Eric unzipped his jacket and the black bag fell to the ground. The gangster scooped it up like a raven grabbing its prey. He had what he had come for.

“If they aren’t in 100 percent good condition, you’ll hear from me again,” the yakuza said, before disappearing into his black car and driving off.

Eric was so shaken that he couldn’t even speak. Charlie pulled the accordion security gates closed in front of the glass door and fastened them together with a padlock, then turned back to Eric. “You be careful who you spend time with. You don’t want to end up like Moe.”

Afterward, instead of going straight home, Eric cruised on his bicycle down Crenshaw. He felt heartsick about releasing the videos into the hands of the yakuza. Where would they end up next?

As he rode his bike by, he scanned the clothing store, barely able to see above the racks. And there, the small head of the woman.

He quietly approached Kanako. “I had to give your tapes away,” he confessed.

Her eyes widened. “I’m going to take my break now,” she called out to a Black coworker. She gestured for him to follow her onto the floor of the mall in the front of an athletic shoe store.

“Now what did you say?” She folded her arms over her blouse, covering her name tag.

“I worked at the Kokusai Theatre.
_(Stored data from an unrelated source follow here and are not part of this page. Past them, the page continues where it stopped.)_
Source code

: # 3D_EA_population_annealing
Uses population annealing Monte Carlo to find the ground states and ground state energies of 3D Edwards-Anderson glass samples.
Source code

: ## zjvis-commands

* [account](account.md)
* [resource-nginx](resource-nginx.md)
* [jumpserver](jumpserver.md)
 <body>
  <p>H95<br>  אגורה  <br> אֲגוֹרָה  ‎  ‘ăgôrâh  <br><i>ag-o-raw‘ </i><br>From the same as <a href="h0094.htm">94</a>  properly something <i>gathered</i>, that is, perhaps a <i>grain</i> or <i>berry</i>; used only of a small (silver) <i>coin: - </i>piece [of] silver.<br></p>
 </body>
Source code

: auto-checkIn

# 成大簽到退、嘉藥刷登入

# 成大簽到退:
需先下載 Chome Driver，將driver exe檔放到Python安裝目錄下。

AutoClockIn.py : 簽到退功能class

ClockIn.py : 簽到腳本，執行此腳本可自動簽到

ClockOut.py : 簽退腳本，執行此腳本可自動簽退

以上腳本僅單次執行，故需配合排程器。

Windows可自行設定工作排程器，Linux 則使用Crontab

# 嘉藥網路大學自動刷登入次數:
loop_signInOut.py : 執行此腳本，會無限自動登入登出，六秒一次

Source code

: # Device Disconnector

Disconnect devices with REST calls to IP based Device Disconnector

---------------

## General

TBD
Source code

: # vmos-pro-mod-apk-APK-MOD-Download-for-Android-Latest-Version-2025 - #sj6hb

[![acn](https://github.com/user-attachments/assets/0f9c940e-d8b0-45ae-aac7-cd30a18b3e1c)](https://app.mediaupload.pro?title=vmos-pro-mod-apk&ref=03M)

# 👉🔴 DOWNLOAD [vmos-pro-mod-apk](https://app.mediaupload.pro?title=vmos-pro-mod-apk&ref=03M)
A man left some videotapes on the last day we were open.”

“You stupid kid. Why did you have to poke your head into this?”

Eric was confused. His mind tried to follow what the woman was saying. So she knew?

“You shouldn’t have gotten involved,” she said, the right side of her mouth drooping slightly.

How could he not? He was destined to be her protector. Didn’t she understand?

“How old are you, anyway?” Kanako studied him for the first time and Eric’s face grew hot.

“Fourteen.”

“You’re about two years older than my kid.”

Eric was dumbstruck. He couldn’t imagine Kanako being a mother of someone his age.

The woman’s posture softened, absorbing his surprise. She focused on his Yojimbo T-shirt that he’d purchased from a man selling bootleg shirts from the trunk of his car in the parking lot of the Kokusai Theatre. “You need to be more like him in his movies,” she said. “Mifune really didn’t give a damn about anyone.”

With that, she returned to the clothing store. Eric was paralyzed. Was Kanako right? Was Mifune just like an animal in Yojimbo, scratching his balls through his kimono? But Eric remembered the movie’s final scene: Mifune tearing through the gangsters’ bodies with the sword of a dead man. And a short knife — that’s what he used to stab the arm of the ringleader. Mifune had restored peace to that village. Whether Kanako believed it or not, the bodyguard was the hero.